■ Source passage ■
Multiobjective Optimisation

In multicriteria (multiobjective) optimization, several objective functions have to be minimized simultaneously. Usually, no single point will minimize all given objective functions at once, and so the concept of optimality has to be replaced by the concept of Pareto-optimality or efficiency. A point is called Pareto-optimal or efficient, if there does not exist a different point with the same or smaller objective function values, such that there is a decrease in at least one objective function value. Two different efficient points will usually be not only quite different from each other in terms of objective function values, but also incomparable with each other: it will not be the case that one point is better than the other one with respect to all objective functions involved. Instead, the quality of the points will change across different objectives. Therefore, we have to gain as much information as possible about the solution set of a given problem, preferably by constructing a well-defined approximation to it.      

Objects Reconstruction

Objects Reconstruction

The problem of recovering/reconstructing objects (e.g., images, digital signals) can be modelled by a discrete-type optimization problem. In the last decade, intensive research has led to recast this problem as a convex minimization problem with large chances to generate optimal solutions for the initial problem. In this area, I am interested in the problem of reconstructing phase information subject to some a priori information, with its application to obtain real space images of nanoscale structures by inverting coherent x-ray diffraction measurement data. The resulting optimization problem is non-convex because of the nature of the Fourier space projection onto the modulus set. The aim here is to develop optimization methods capturing the special structure of the problem while possibly guaranteeing the uniqueness of the reconstructed object.

Robust optimisation

Robust Optimisation

The project focuses on the formulation and solution of bilevel programming problems where the second level problem does not necessarily admit a (compact) set of optimality conditions. Among different applications of this growing area of research, we mention network routing problems with fairness constraints (for which a compact reformulation is possible) and leader-follower Stackelberg games (for which the lack of optimality conditions calls for specialized algorithms). From a methodological perspective, we are also interested in bilevel programming aspects of cutting plane generation. The attention is on bound-optimal cutting planes, a cutting plane paradigm which entails the solution of a bilevel cut generating problem with a linear program at the second level, and on the generation of rank inequalities for the maximum stable set problem, with extension to the generation of template-free inequalities for general integer programs.

■ Data listing ■

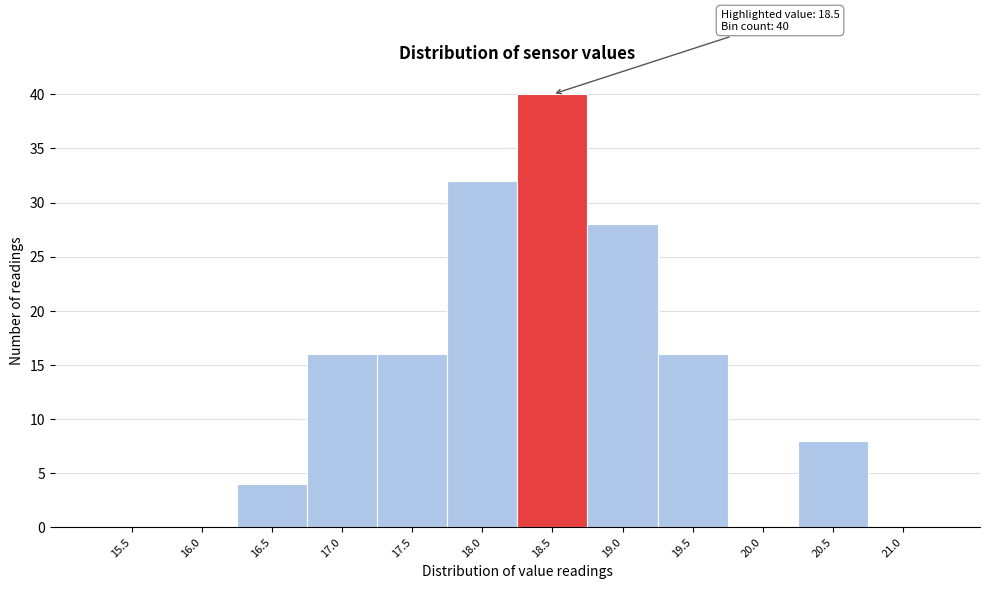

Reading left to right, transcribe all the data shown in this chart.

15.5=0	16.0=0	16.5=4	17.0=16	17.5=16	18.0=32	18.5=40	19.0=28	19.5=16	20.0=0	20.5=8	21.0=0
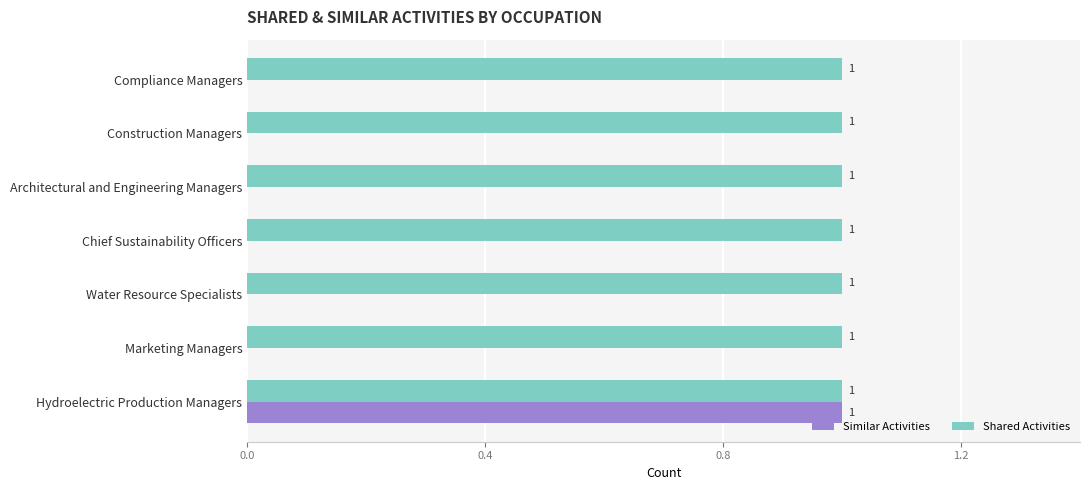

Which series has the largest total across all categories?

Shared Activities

--

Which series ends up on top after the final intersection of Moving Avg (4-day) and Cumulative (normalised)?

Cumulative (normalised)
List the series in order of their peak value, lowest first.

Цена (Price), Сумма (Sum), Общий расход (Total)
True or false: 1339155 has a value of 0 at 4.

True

■ Study questions ■
(a) Answer these questions using the passage on optimization research:
(i) What concept replaces optimality when several objective functions must be minimized at once?
(ii) According to the passage, what makes the phase reconstruction problem non-convex?
(iii) Which two applications of bilevel programming problems does the passage mention?
(b) Write the next part of the passage on optimization research, starting after its final sentence.

■ List of answers ■
(a)
(i) Pareto-optimality, also called efficiency.
(ii) The nature of the Fourier space projection onto the modulus set.
(iii) Network routing problems with fairness constraints, and leader-follower Stackelberg games.

(b)
Second order conic optimisation

Second Order Conic Optimisation (SOCP)

SOCPs are minimizations of real-valued functions over the intersection of a vector-valued map with a Cartesian product of ice cream cones. This problems have attracted a lot of interest in the last two decades, mainly because of the advantages that they provide in allowing an important number of non-linear and possibly non-convex problems to be converted into linear-type and convex programs. Secondly, in the mid-nineties, it was discovered that some powerful methods such as the interior point method can be extended from linear programs to SOCPs with a comparable level of efficiency. In this area, I am interested in the development of augmented Lagrangian-type solution methods for problems involving non-linear and possibly non-convex functions. I am also interested in connections that exist between SOCPs and bilevel programs and how they can help develop more efficient solution algorithms.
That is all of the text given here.